YOUR TASK >>
Change every "centimetres" in this listing to "centimeters" and leave all other text as it stands. Do not include the pictures in your answer.

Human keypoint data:

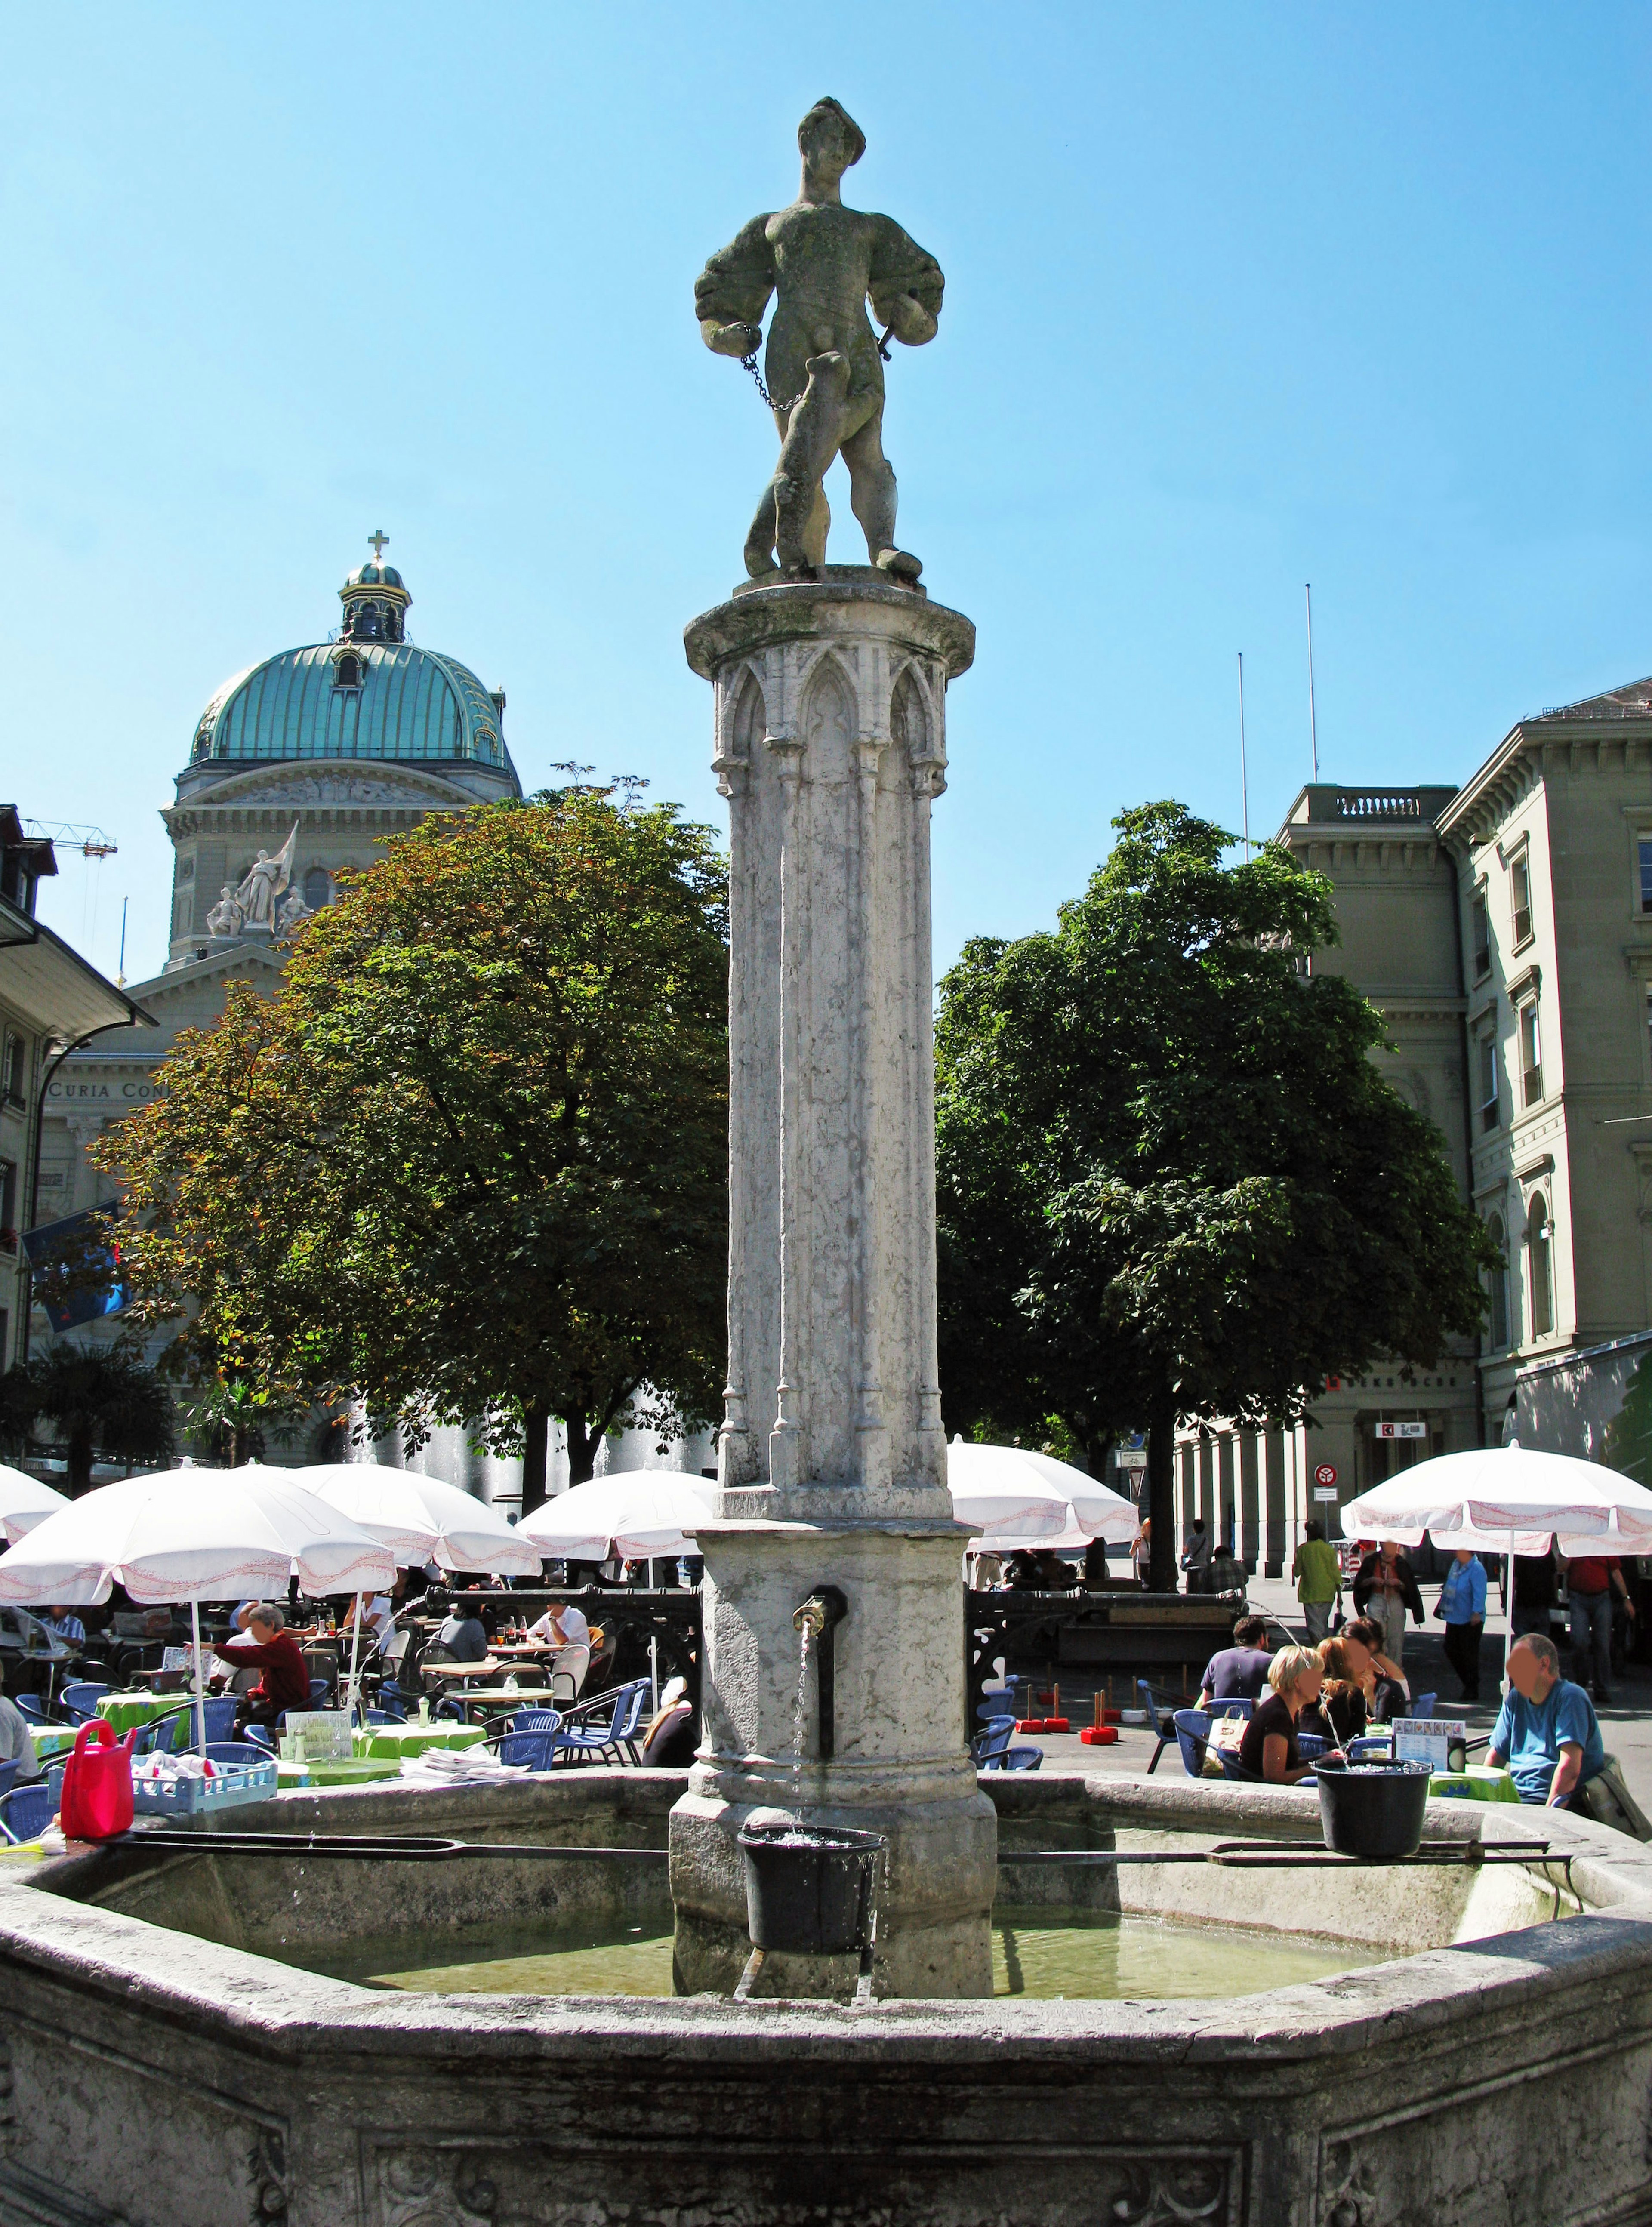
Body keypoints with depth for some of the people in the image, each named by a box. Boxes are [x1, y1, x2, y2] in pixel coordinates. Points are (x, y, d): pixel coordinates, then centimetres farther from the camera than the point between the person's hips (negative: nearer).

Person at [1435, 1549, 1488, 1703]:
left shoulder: (1476, 1569, -18)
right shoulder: (1456, 1564, 8)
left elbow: (1479, 1593, -25)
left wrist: (1477, 1612, -33)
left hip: (1470, 1620, -9)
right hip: (1454, 1618, 9)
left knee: (1469, 1654, 0)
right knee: (1451, 1650, 12)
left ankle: (1472, 1690, 12)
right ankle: (1468, 1683, 28)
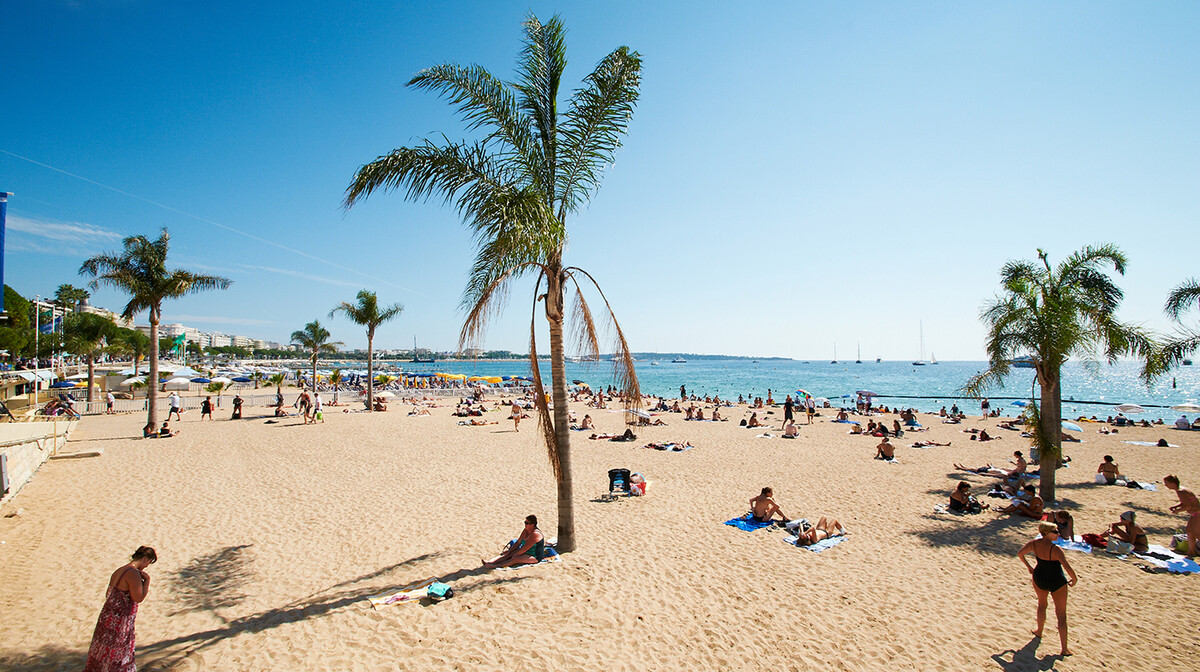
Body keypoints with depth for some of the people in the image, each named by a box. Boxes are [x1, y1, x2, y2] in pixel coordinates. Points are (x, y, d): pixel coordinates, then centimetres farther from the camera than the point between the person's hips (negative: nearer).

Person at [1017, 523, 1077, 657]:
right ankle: (1064, 649, 9)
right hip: (1057, 582, -5)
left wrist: (1028, 567, 20)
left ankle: (1039, 631, 47)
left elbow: (1020, 553, 5)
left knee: (1042, 604, 30)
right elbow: (1068, 567, -26)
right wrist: (1075, 579, -6)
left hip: (1039, 579, 5)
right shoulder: (1055, 549, -25)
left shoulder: (1034, 544, -7)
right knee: (1061, 615, 6)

YOUR SOLUTION >>
Body keypoints with depth for some of the people in the image, each named by a box. Boxes are [x1, y1, x2, y2] in pixel coordinates. Points are (x, y, d): pixel coordinates, then centimeters farther from the camera than the point between the person's hips (negative: nearer).

Person at [1435, 1549, 1488, 1703]:
left shoulder: (1476, 1569, -18)
right shoulder: (1456, 1564, 8)
left elbow: (1479, 1593, -25)
left wrist: (1477, 1612, -33)
left hip: (1470, 1620, -9)
right hip: (1454, 1618, 9)
left knee: (1469, 1654, 0)
right knee: (1451, 1650, 12)
left ankle: (1472, 1690, 12)
right ankle: (1468, 1683, 28)
Body keypoints with depth for some of the people in the image, each named by a box. Boxes are [x1, y1, x2, y2] in pixel coordinates. Points are (x, y, d): pixel coordinates, then centimeters farther from the camera than the point between the person's hips (negative: nearer).

Person at [1017, 523, 1077, 657]:
right ankle: (1064, 649, 9)
right hip: (1057, 582, -5)
left wrist: (1028, 567, 20)
left ankle: (1039, 631, 47)
left elbow: (1020, 553, 5)
left knee: (1042, 604, 30)
right elbow: (1068, 567, -26)
right wrist: (1075, 579, -6)
left hip: (1039, 579, 5)
right shoulder: (1055, 549, -25)
left shoulder: (1034, 544, -7)
right knee: (1061, 615, 6)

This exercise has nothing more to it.